When I first started managing a team at Square I set up an iDoneThis.com account that asked each of us the same question every evening: “What is different in the world because of your work today?” I like this question because you don’t get to say how you spent your time. I don’t care how somebody I’m paying spent their time – I care what they accomplished. And I’m not interested in providing an incentive structure that rewards worthless, hard tasks.
This is one of the great liberations of remote work – you can just think about the value. What have you actually accomplished today? Is your client/customer satisfied? If so, you did a great job, even if you did it in 15 minutes.
Rule #5: SPINE
Several years ago a close friend pointed out to me that it was obvious to him why I’d get depressed during the work day. He introduced me to a silly acronym “SPINE” that represents the things you need to get each and every day.

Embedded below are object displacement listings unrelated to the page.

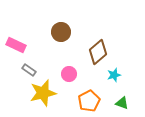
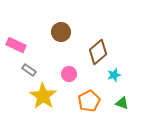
yellow star: moved 3 px down; rotated 24 degrees counterclockwise
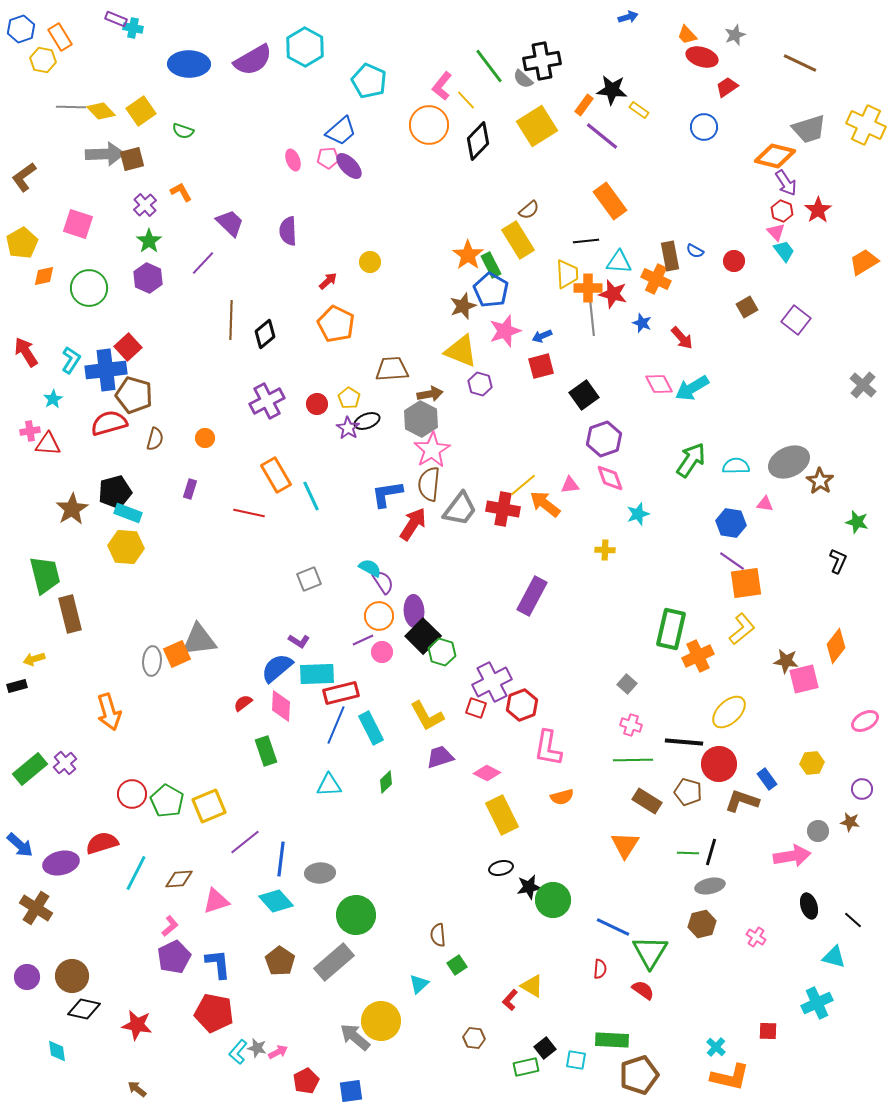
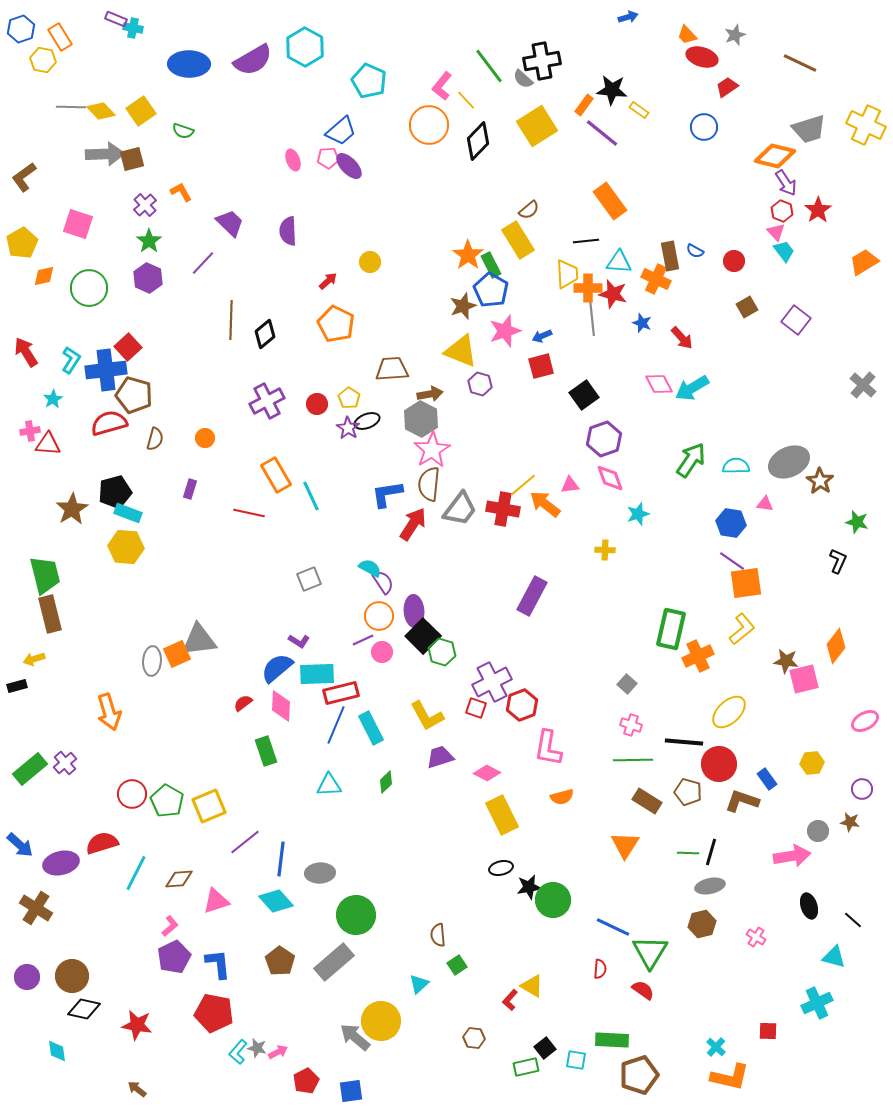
purple line at (602, 136): moved 3 px up
brown rectangle at (70, 614): moved 20 px left
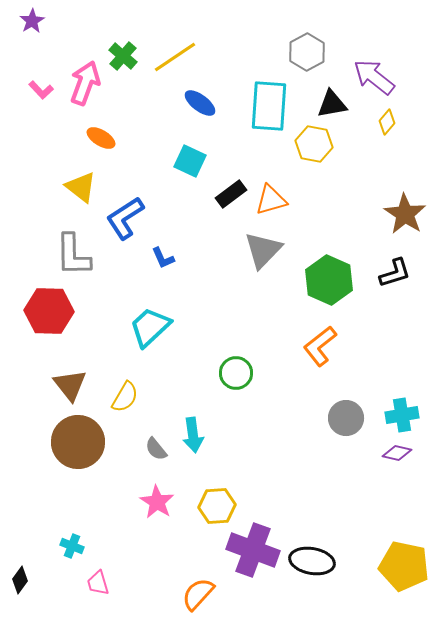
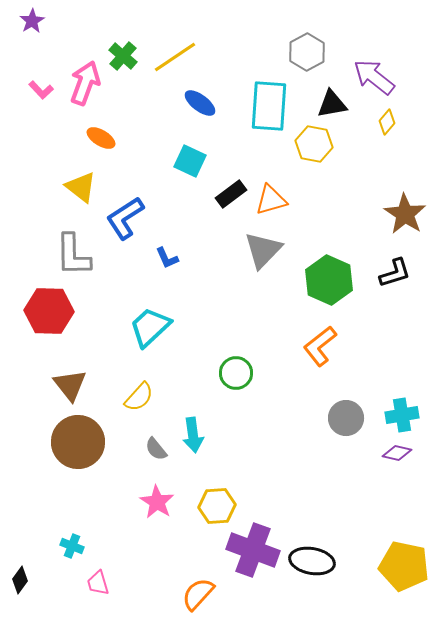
blue L-shape at (163, 258): moved 4 px right
yellow semicircle at (125, 397): moved 14 px right; rotated 12 degrees clockwise
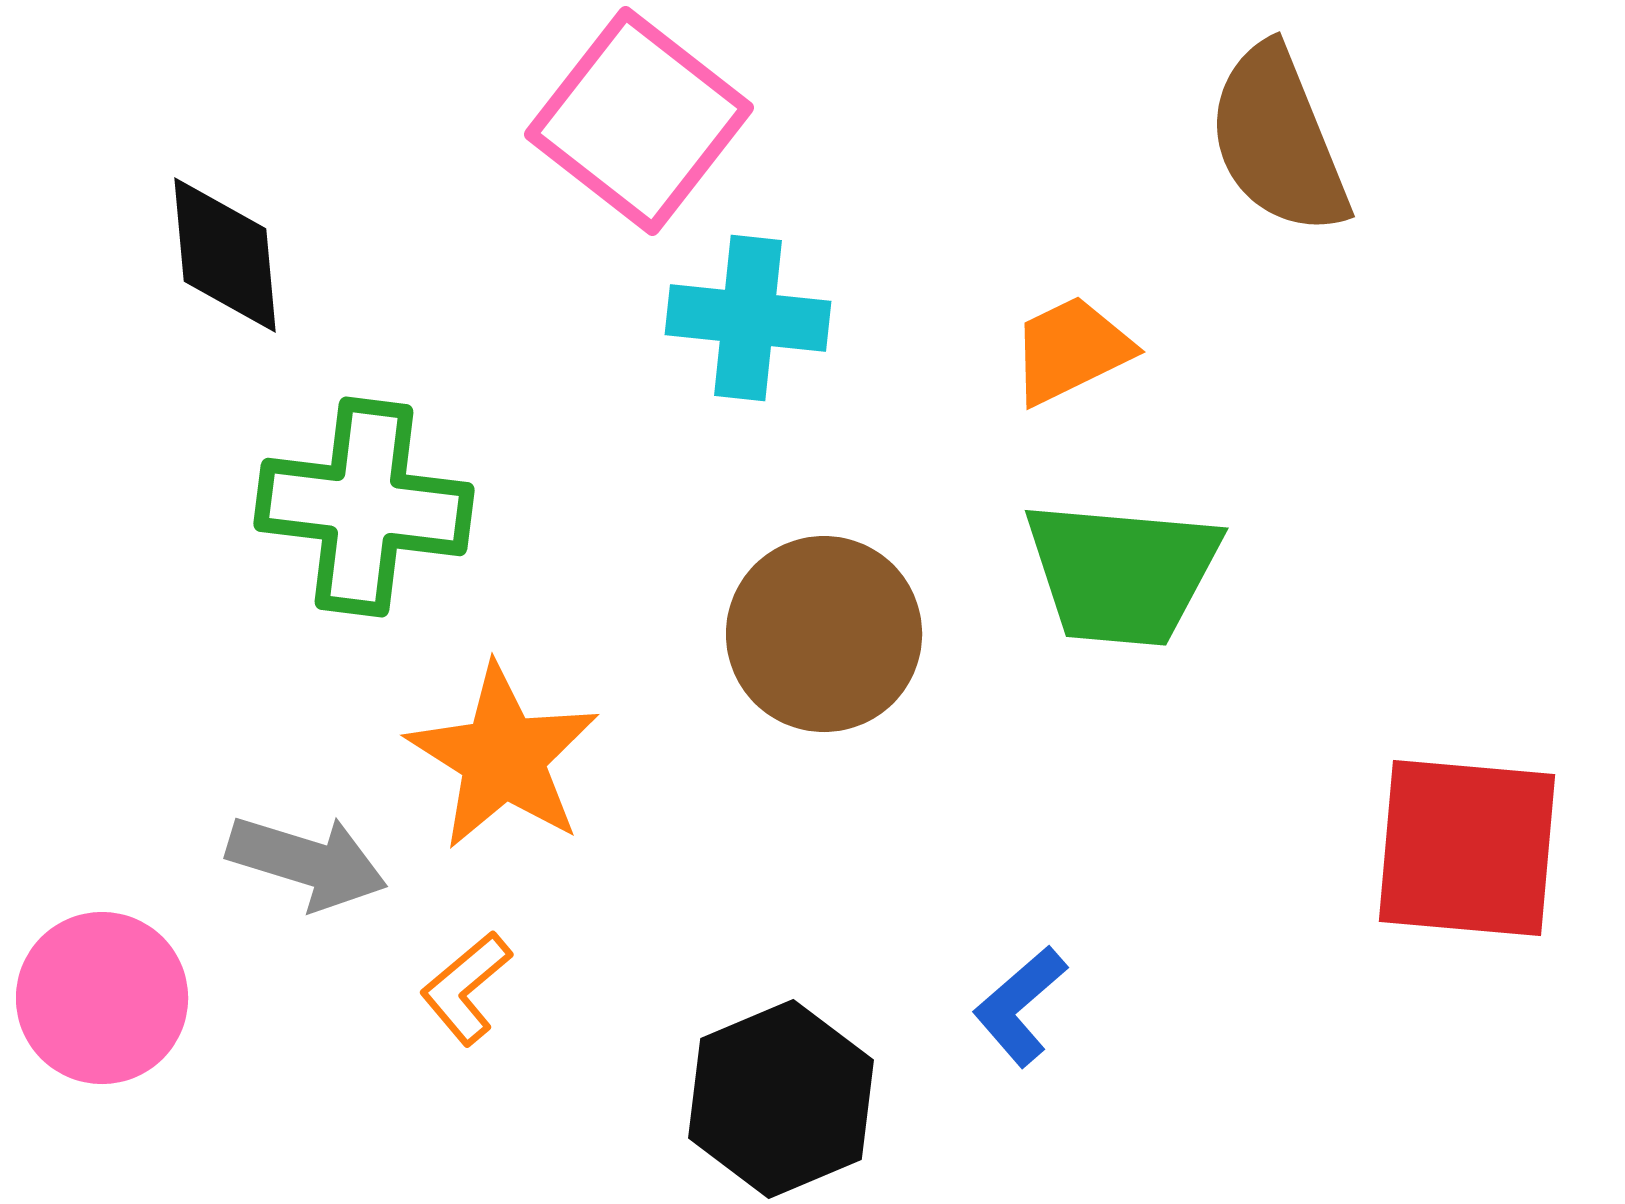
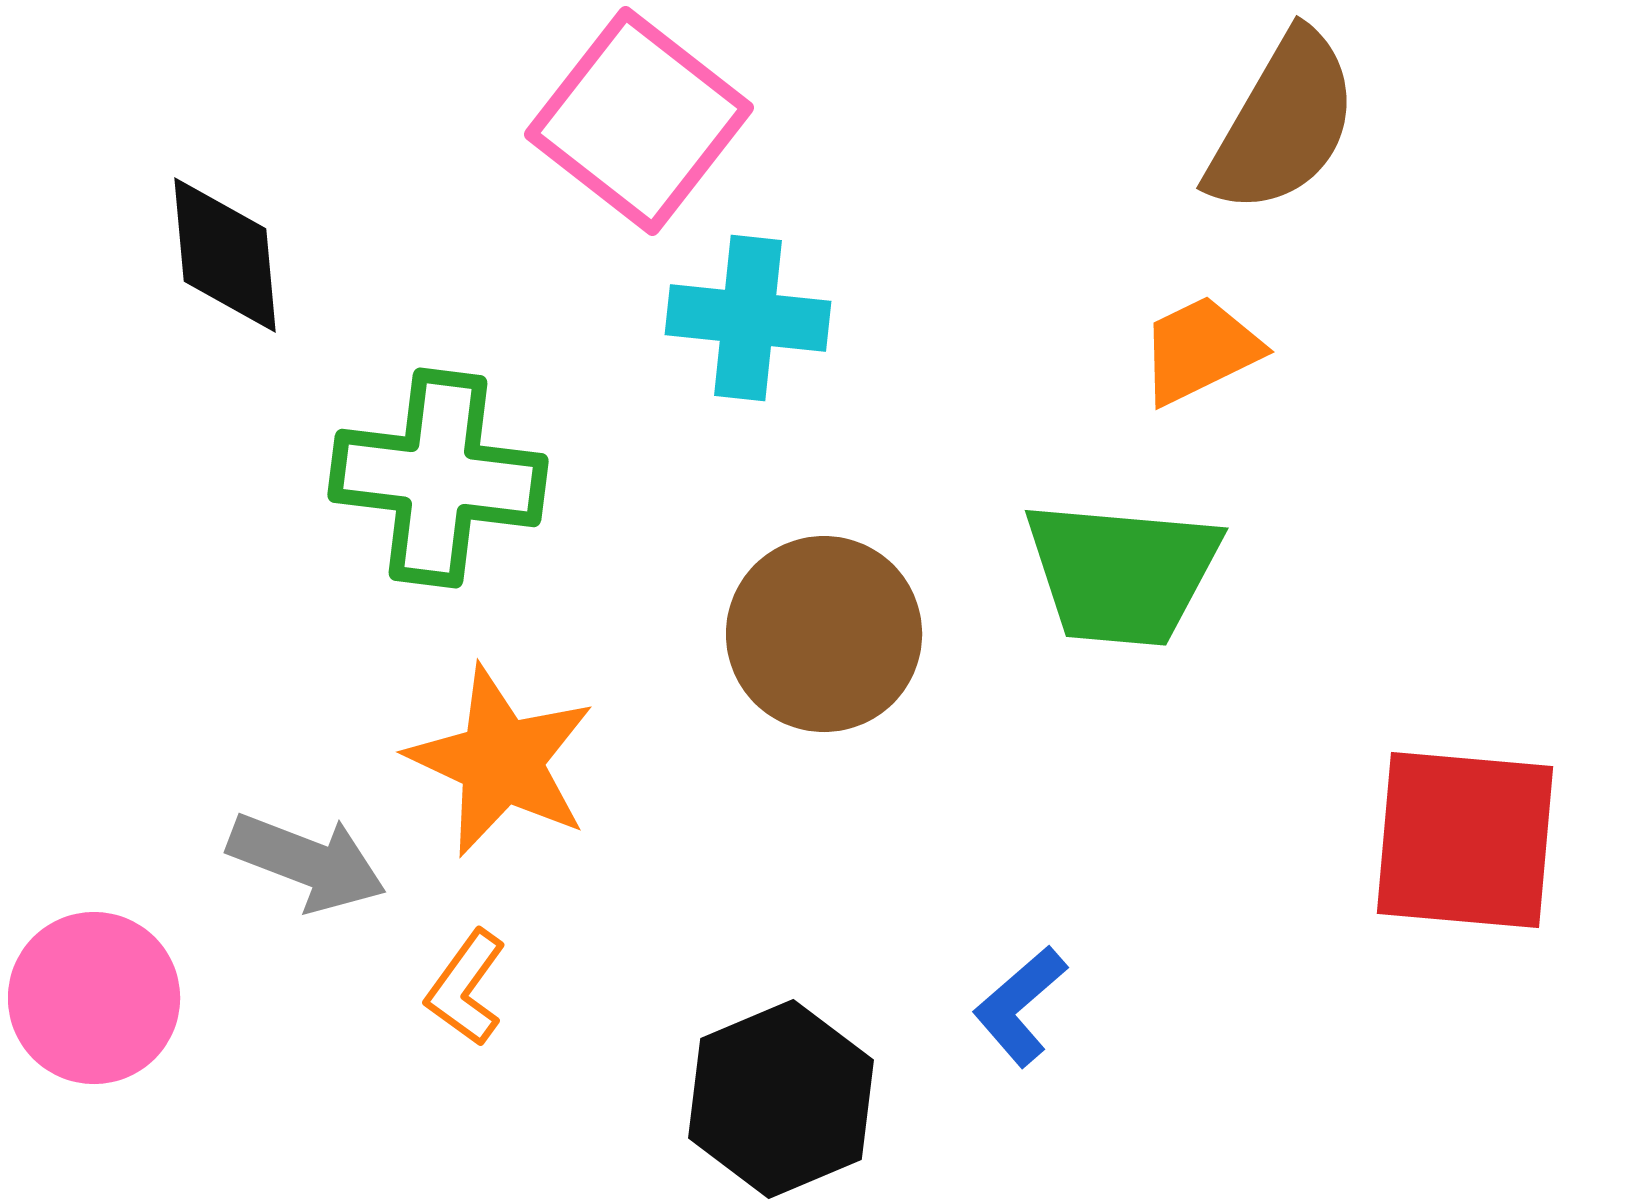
brown semicircle: moved 5 px right, 17 px up; rotated 128 degrees counterclockwise
orange trapezoid: moved 129 px right
green cross: moved 74 px right, 29 px up
orange star: moved 2 px left, 4 px down; rotated 7 degrees counterclockwise
red square: moved 2 px left, 8 px up
gray arrow: rotated 4 degrees clockwise
orange L-shape: rotated 14 degrees counterclockwise
pink circle: moved 8 px left
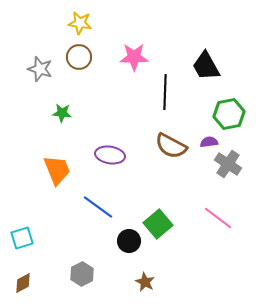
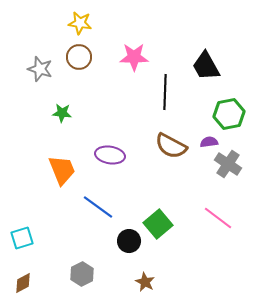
orange trapezoid: moved 5 px right
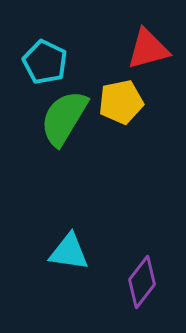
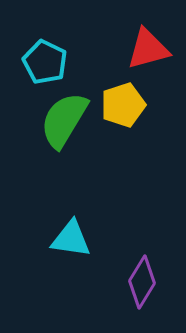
yellow pentagon: moved 2 px right, 3 px down; rotated 6 degrees counterclockwise
green semicircle: moved 2 px down
cyan triangle: moved 2 px right, 13 px up
purple diamond: rotated 6 degrees counterclockwise
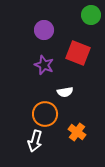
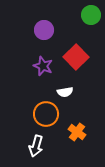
red square: moved 2 px left, 4 px down; rotated 25 degrees clockwise
purple star: moved 1 px left, 1 px down
orange circle: moved 1 px right
white arrow: moved 1 px right, 5 px down
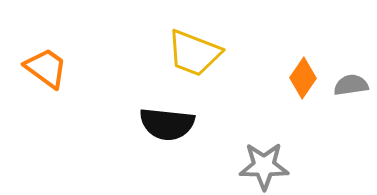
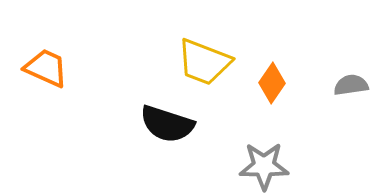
yellow trapezoid: moved 10 px right, 9 px down
orange trapezoid: rotated 12 degrees counterclockwise
orange diamond: moved 31 px left, 5 px down
black semicircle: rotated 12 degrees clockwise
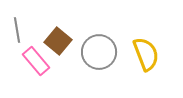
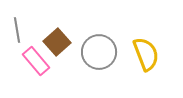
brown square: moved 1 px left, 1 px down; rotated 8 degrees clockwise
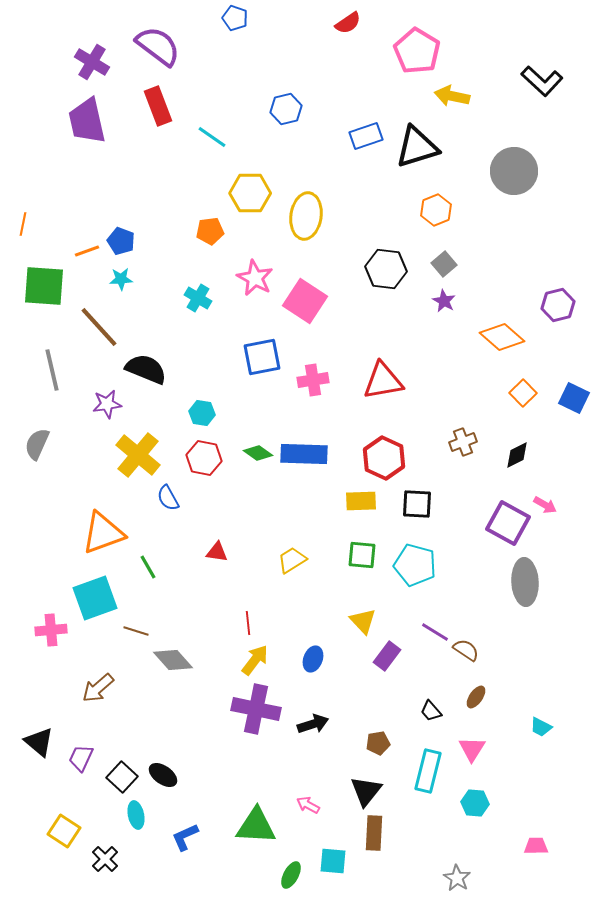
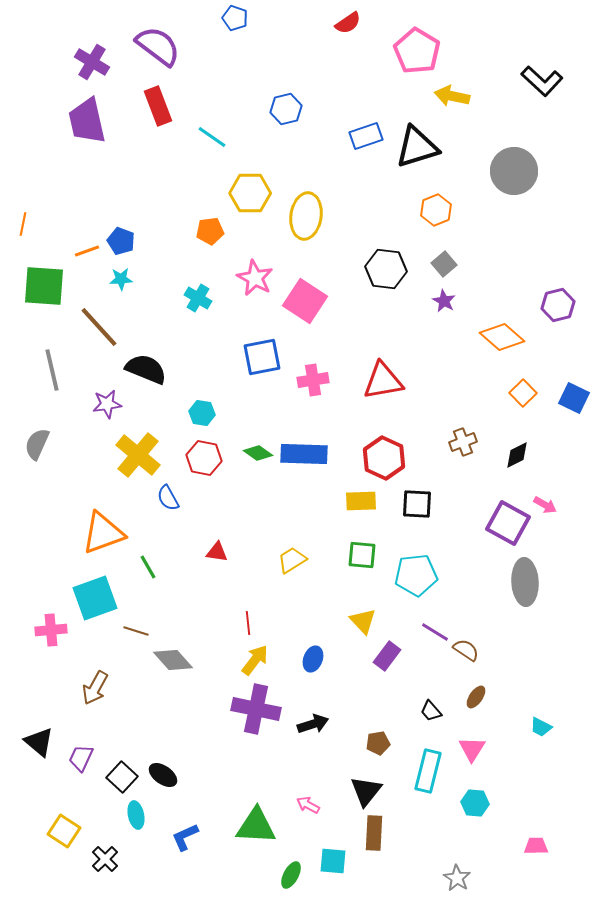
cyan pentagon at (415, 565): moved 1 px right, 10 px down; rotated 21 degrees counterclockwise
brown arrow at (98, 688): moved 3 px left; rotated 20 degrees counterclockwise
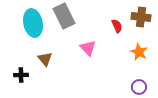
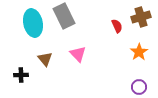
brown cross: rotated 24 degrees counterclockwise
pink triangle: moved 10 px left, 6 px down
orange star: rotated 12 degrees clockwise
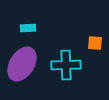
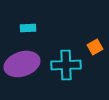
orange square: moved 4 px down; rotated 35 degrees counterclockwise
purple ellipse: rotated 40 degrees clockwise
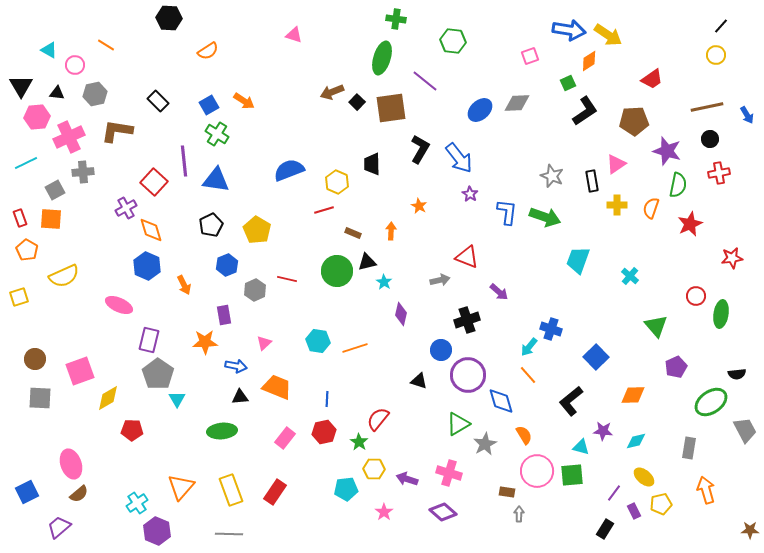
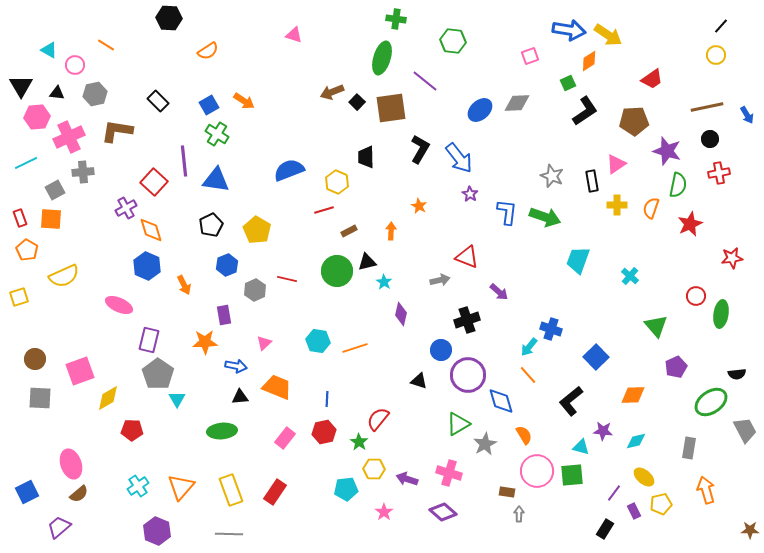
black trapezoid at (372, 164): moved 6 px left, 7 px up
brown rectangle at (353, 233): moved 4 px left, 2 px up; rotated 49 degrees counterclockwise
cyan cross at (137, 503): moved 1 px right, 17 px up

A full night’s sleep, no exceptions. If you report to me and you didn’t get enough sleep the night before I’ll ask you to take an afternoon nap. We’re about as useful working while sleep-deprived as we are driving while sleep-deprived: You can do most of it fine but you’ll miss a few details and that can make all the difference.
This might be reading a book or dancing to music. It might be sex or going to a movie. Whatever you do for pleasure, do at least one of those things every day.
We need intimacy with someone every day. Parents who’re stuck at home with little ones understand this best when they realize they’d chop off an arm for a single adult conversation. Just being close to someone who understands you whom you can understand makes a world of difference. I believe this is something that needs to be scheduled in alongside work stuff at a very high priority.
One of the great advantages that Silicon Valley-style startups have is that they provide healthy food to their employees. In my time at Square I’ve seen people look healthier a few weeks into joining the company thanks to the food.
When I was first dating my ex-wife we’d plan a day together and she would ask “But when am I going to get exercise?” I was baffled the first few times because she had just exercised the previous day, why’s she doing it again? After a while that question burrowed into me and I started asking it, too. Between 2006 and 2009 I lost 50 pounds and transitioned from being a non-runner to finishing a half-Ironman. Yeah, this is me all braggy-braggy but it’s true and it’s because I made exercise a daily thing, not a sometimes thing. Walking totally counts. So does dancing. Anything where I move my body.
These rules could be distilled into just two: Take care of yourself and take care of the needs of the person who’s paying you. If you do that then there’s no reason you can’t make your job happen in a hammock on a beach somewhere.